***** DATA SHOWN

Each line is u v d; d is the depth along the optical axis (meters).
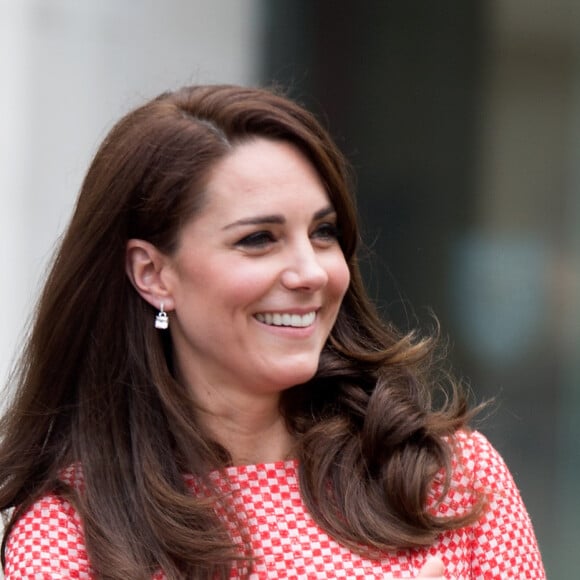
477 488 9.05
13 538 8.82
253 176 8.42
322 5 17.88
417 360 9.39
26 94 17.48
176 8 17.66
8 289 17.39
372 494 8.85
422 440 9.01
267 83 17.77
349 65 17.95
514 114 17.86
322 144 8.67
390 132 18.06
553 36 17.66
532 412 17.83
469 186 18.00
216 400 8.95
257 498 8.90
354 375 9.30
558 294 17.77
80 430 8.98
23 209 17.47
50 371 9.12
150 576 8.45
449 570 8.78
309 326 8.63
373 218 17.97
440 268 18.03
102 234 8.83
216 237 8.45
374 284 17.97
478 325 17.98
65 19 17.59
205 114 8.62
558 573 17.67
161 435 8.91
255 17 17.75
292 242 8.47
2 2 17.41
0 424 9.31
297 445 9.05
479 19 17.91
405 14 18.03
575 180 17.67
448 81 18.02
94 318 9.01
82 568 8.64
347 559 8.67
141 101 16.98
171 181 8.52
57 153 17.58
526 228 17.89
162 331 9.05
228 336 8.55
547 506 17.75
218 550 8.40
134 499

**********

TASK BRIEF:
Line by line, retype the records above exactly, minus the images.

TASK RESULT:
Each line is u v d; d is the depth along the optical axis (meters).
477 488 9.05
13 538 8.82
253 176 8.42
322 5 17.88
417 360 9.39
26 94 17.48
176 8 17.66
8 289 17.39
372 494 8.85
422 440 9.01
267 83 17.77
349 65 17.95
514 114 17.86
322 144 8.67
390 132 18.06
553 36 17.66
532 412 17.83
469 186 18.00
216 400 8.95
257 498 8.90
354 375 9.30
558 294 17.77
80 430 8.98
23 209 17.47
50 371 9.12
150 576 8.45
449 570 8.78
309 326 8.63
373 218 17.97
440 268 18.03
102 234 8.83
216 237 8.45
374 284 17.97
478 325 17.98
65 19 17.59
205 114 8.62
558 573 17.67
161 435 8.91
255 17 17.75
292 242 8.47
2 2 17.41
0 424 9.31
297 445 9.05
479 19 17.91
405 14 18.03
575 180 17.67
448 81 18.02
94 318 9.01
82 568 8.64
347 559 8.67
141 101 16.98
171 181 8.52
57 153 17.58
526 228 17.89
162 331 9.05
228 336 8.55
547 506 17.75
218 550 8.40
134 499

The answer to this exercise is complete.